Bobby Seale, Abbie Hoffmann, Jerry Rubin, Serge July, Michel Chemin, Fernando Gabeira, Andriana Faranda, Jeane Alpert, Adam Michnik... voilà quelques premiers noms qui sont restés dans ma mémoire. Pêle-mêles, ce sont des "ex" révolutionnaires, gauchistes, brigadistes, journalistes, dissents...
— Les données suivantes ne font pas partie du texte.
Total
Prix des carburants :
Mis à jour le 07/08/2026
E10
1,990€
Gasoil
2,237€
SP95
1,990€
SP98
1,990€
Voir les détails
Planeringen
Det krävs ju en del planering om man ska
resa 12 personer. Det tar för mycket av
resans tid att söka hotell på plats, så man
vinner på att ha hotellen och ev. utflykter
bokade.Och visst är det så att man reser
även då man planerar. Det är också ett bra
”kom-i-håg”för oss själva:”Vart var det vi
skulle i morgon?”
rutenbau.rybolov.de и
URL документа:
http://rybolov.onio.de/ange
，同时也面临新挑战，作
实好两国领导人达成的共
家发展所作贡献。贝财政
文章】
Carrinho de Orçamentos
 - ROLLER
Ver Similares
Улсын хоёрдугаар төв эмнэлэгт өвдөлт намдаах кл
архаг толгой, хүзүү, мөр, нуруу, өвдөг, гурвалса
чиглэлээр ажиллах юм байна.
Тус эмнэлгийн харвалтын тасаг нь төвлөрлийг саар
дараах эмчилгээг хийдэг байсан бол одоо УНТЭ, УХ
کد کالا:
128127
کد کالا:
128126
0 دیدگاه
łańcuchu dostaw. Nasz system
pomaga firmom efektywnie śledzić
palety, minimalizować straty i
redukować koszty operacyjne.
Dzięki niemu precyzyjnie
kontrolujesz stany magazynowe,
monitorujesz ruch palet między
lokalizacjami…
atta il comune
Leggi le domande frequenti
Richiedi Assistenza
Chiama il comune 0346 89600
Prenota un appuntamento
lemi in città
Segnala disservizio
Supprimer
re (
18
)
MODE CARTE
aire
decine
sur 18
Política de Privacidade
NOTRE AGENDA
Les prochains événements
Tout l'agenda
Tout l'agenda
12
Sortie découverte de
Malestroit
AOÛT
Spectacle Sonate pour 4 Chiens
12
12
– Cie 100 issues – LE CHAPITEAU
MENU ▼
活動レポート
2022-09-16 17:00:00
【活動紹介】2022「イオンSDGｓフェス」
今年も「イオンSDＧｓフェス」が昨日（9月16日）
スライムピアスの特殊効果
Récemment, dans la foultitude des publications parues pour "commémorer" les événements de Mai 68, j'en ai choisi deux. Le livre d'Alain Geismar et celui de Virginie Linhart. 9583443 Geismar, on le croise volontiers dans les réunions du Parti socialiste. Ce petit homme poivre et sel n'a rien dans son apparence qui permette de penser qu'il fut le troisième homme de la troïka qui a "animé" le mouvement, ni plus tard, un des dirigeants de la Gauche prolétarienne. Voilà un cas d'école sur le décalage qui existe entre le statut de figure historique et le "physique".  Plus présent dans nos rangs socialistes que d'autres, Geismar ne vit pas à la hauteur de sa propre histoire. Homme libre, il s'en est émancipé et quand on l'entend prendre la parole lors des réunions, on l'écoute, mais il ne fait pas d'effets de manche. D'une certaine manière, "il a déjà donné". Son livre en ce sens était donc un événement. Mais au final, il se raconte trop vite. A-t-il cédé à la facilité éditoriale du moment ? Dommage en tout cas... Cela dit, c'est un document distancié sans négation ni regret sur une période que pour le coup, beaucoup regrettent ou diabolisent. Et tel que le livre est écrit, on se dit qu'on avait tort de penser à l'époque que "tout est politique"... LinhartVirginie Linhart, je l'ai rencontrée lors de la campagne interne du Parti socialiste en 2006. Elle réalisait avec Hugues Nancy que j'avais connu dans les rangs du MJS un documentaire sur la primaire. Elle avait déjà réalisé Histoires de gauche quelques années auparavant. "Fille de", elle devait bien un jour ou l'autre mettre sa propre filiation en images et en mots. Elle a publié "le jour où mon père s'est tu". Un livre dans lequel elle raconte sa relation avec son père, Robert Linhart, le chef de fil des ulmards qui sont passé de l'althusserisme au maoïsme monastique dans les années 1966-1973 environ. C'est aussi un livre d'entretien dans lequel elle est partie à la rencontre des enfants, aujourd'hui anonymes, des héros d'hier. Un premier signe intéressant c'est que dans la grande majorité des cas, ces enfants ne se connaissaient pas forcément. Ils n'ont pas grandi ensemble. Ayant subi la jeunesse de leurs parents, ils en ont gardé un sens aigu de l'individualisme, mais ils ne sont pas nécessairement dans le rejet. S'il n'y a aucune raison de tirer des caractères communs, on peut néanmoins y voir une réflexion sur l'articulation entre une vie militante et une vie de famille.